American Apparel's (NASDAQOTH:APPCQ) firing of idiosyncratic founder and CEO Dov Charney for some undisclosed transgression was dramatic enough, but chaos now reigns at the edgy apparel retailer, and that may be more than some investors are willing to risk. A second major shareholder has now thrown up its hands and liquidated its entire position in American Apparel, indicating that substantial doubt exists about the company's future even as a hedge fund throws it a lifeline.
In a filing with the SEC on Tuesday, 1832 Asset Management revealed that it sold its full holding of 11.5 million shares of American Apparel stock, a total amounting to some 6.6% of the retailer's outstanding stock. That came after Five T Capital, American Apparel's largest outside shareholder, disposed of 79% of its holdings at the end of June. It had only acquired the position in April, buying 22 million shares, or 12.7% of the stock available, when the retailer was raising funds earlier in the year.
At the time Five T thought the clothing company's future looked bright and saw no reason to agitate for any change, but the big changes that unfolded just two months later were apparently too much to stomach. It reduced its position to 5.5 million shares, or just 3% of the total. It's still bullish on American Apparel, but with so many outcomes in play at the moment, Five T needed to reduce risk.
That's a polite way of saying that Five T has no idea what the heck is going on, and apparently neither does American Apparel. Even as 1832 Asset Management was dumping its stake in the retailer, the company was filing statements with the SEC saying that although it had fired Charney, he's still the CEO.
That seemingly bizarre statement was necessitated by Lion Capital demanding repayment of the full remaining $10 million balance on its loan to the company. The loan had a "key man" provision giving the hedge fund the right to call in the debt if the CEO was let go.
American Apparel's position, however, is based on a 30-day "cure" period in Charney's contract, which theoretically gives him a month to rectify whatever problem remains outstanding. So where Lion Capital says the triggering event occurred on June 18 when the retailer announced the ouster, American Apparel says that can't occur until the cure period ends on July 19.
The point is critical because if the retailer defaults on Lion's debt, then its line of credit with Capital One Financial will also go into default. And since Lion has asserted an "invalid acceleration" of the debt, American Apparel claims, the retailer is reserving its right to damages against Lion for calling in the loan.
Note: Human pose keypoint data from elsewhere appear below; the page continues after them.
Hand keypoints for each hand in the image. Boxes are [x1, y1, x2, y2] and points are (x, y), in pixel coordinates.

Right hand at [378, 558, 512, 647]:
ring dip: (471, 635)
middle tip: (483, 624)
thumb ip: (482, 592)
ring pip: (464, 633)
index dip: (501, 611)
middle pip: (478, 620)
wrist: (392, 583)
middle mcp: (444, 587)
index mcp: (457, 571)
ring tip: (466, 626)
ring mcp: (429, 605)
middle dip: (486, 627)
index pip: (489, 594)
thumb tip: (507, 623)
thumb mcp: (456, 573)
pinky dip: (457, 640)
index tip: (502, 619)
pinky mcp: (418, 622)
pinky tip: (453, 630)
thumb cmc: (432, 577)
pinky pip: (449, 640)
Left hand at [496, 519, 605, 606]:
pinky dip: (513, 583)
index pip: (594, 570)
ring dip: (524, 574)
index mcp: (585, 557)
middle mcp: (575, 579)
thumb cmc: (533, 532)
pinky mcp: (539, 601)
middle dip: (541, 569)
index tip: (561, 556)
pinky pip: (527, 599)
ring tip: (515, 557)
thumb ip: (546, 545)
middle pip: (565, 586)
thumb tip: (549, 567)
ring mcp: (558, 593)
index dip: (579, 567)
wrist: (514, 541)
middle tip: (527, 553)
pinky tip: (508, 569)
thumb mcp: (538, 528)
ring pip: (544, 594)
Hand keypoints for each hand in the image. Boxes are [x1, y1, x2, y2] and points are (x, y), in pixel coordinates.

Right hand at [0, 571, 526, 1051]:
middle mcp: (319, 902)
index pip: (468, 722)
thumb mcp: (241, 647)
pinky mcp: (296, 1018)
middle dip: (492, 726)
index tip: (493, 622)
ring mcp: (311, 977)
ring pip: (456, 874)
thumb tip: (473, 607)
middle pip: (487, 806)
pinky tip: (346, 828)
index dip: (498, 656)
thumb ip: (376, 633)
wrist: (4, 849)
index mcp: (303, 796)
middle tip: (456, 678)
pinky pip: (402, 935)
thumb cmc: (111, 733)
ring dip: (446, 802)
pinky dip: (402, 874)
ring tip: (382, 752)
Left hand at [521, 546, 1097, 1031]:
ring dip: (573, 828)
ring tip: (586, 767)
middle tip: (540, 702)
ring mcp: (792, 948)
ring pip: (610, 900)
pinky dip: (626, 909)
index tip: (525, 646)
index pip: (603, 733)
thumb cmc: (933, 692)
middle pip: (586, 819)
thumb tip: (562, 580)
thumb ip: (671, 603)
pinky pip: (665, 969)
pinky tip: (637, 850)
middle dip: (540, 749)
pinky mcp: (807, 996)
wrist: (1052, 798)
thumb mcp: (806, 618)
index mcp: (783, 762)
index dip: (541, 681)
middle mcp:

Even with all that going on, American Apparel says it has the funds to pay off the loan. Through another convoluted arrangement with a second hedge fund, the retailer and Charney are plotting a course that could actually end up seeing Charney reinstate himself as CEO.
Standard General arranged to buy shares in the company and loan them to Charney so he could increase his stake to almost 50%. In return, Charney turned over his voting rights to the P/E firm, giving it effective control of the company. If Charney collects more than half of American Apparel's stock, he could effectively rehire himself. Yet at the same time, the retailer just completed negotiations with Standard General to have it take over effective control of the company in exchange for a $25 million influx of cash, more than enough to pay off Lion Capital and otherwise keep the company afloat. It will also clean out the retailer's board of directors, and will keep Charney on the company payroll for the time being as a strategic consultant.
In short, as Five T Capital asserts, anything can happen. They say the market hates uncertainty, and it's clear there's no sure outcome here. When chaos reigns, keeping your risk to a minimum -- or pulling out altogether -- is the wisest choice to make.